Just submitted a paper proposal to the International Congress on Medieval Studies, Kalamazoo, MI, 2011, for a session sponsored by the Purdue C S Lewis Society. Whether or not it includes me, this session will be a historic event: as long as I or the convener can remember, Kzoo has done without even a single C S Lewis paper.
This is quite odd, given that, in the words of Norman Cantor, “Of all the medievalists of the twentieth century, Lewis and Tolkien have gained incomparably the greatest audience.” I’ve seen lots of Tolkien sessions at Kzoo, but nary a Lewis session.
Wish me luck . . .
ABSTRACT: The Intuitive Medievalism of C S Lewis
Lewis did not set out to be a medievalist, but from early in his life—before his conversion—medieval thinking and values drew him inexorably, eventually forming his deepest commitments. This is what allowed him to claim in his inaugural lecture as Cambridge Professor of Medieval and Renaissance Literature that he was a “dinosaur”—among the last of his kind in a time that had forgotten the wisdom that joined pagans of the classical period to Christians of the medieval and renaissance period . . . and even to Jane Austen . . . but that by the twentieth century had been dismissed as otiose.
C S Lewis’s medievalism stemmed from childhood reading of many imaginative and historical works in his father’s house, and of the classics under his tutor Kirkpatrick; from his voracious adolescent absorption of Norse myths (on which he rhapsodized in letters to Arthur Greeves); from his thorough and repeated reading of Dante; from his appreciation for the medievalist romantics of previous generations—William Morris and his ilk.

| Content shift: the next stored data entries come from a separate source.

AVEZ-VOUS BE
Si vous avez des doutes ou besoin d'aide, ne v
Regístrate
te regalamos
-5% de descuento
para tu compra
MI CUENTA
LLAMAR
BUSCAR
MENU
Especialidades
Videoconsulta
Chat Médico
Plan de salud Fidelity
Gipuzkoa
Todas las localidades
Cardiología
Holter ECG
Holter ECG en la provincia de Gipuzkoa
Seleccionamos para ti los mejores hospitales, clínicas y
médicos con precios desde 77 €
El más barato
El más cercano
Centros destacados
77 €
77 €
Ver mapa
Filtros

Lewis’s intuitive medievalism animated his spirited defense of natural law. It suffused his imaginative writings—in their imagery, their characterizations, and even their hidden structure. It led him, via Augustine, to a eudaemonistic ethic and apologetic. It drove his visceral reactions against the many ugly faces of modernity, including especially philosophical materialism and moral relativism. It led him to read deeply in medieval mystics, to recommend them often to those who wrote to him for spiritual advice, and to practice such venerable spiritual disciplines as meditation, frequent prayer, fasting, simplicity, solitude, submission, service, confession to a priest, frequent enjoyment of the real presence of Christ in the Eucharist, and confession and submission to a spiritual director.

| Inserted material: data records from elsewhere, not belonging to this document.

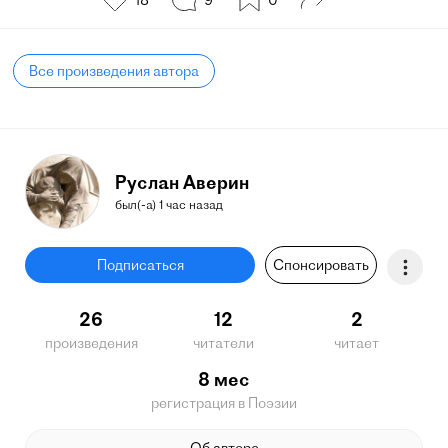
18
9
0
Все произведения автора
Руслан Аверин
был(-а) 1 час назад
Подписаться
Спонсировать
26
12
2
произведения
читатели
читает
8 мес
регистрация в Поэзии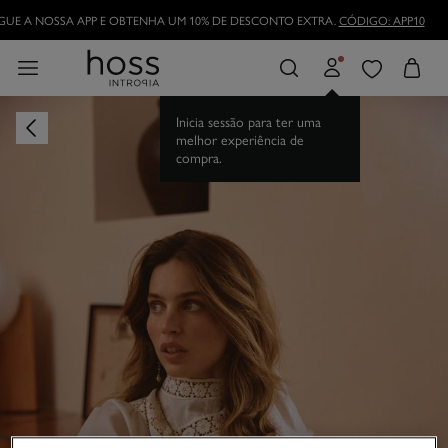
UE A NOSSA APP E OBTENHA UM 10% DE DESCONTO EXTRA.
CÓDIGO: APP10
Inicia sessão para ter uma
melhor experiência de
compra.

What I mean by “intuitive” is illumined by a favorite image of Lewis’s: he looked “along the sunbeam” of the medieval mind rather than looking at it: he enjoyed medieval values for what they were and what they revealed, rather than contemplating them as objects. This paper will explore the often unrecognized depth and breadth of that intuitive medieval influence in Lewis’s thought and works.
NOTE: This paper will draw from research for my forthcoming book from Baker Book House, Medieval Wisdom for Modern Christians, which draws on Lewis, J. R. R. Tolkien, Charles Williams, and Dorothy L. Sayers as modern guides into a usable medieval past.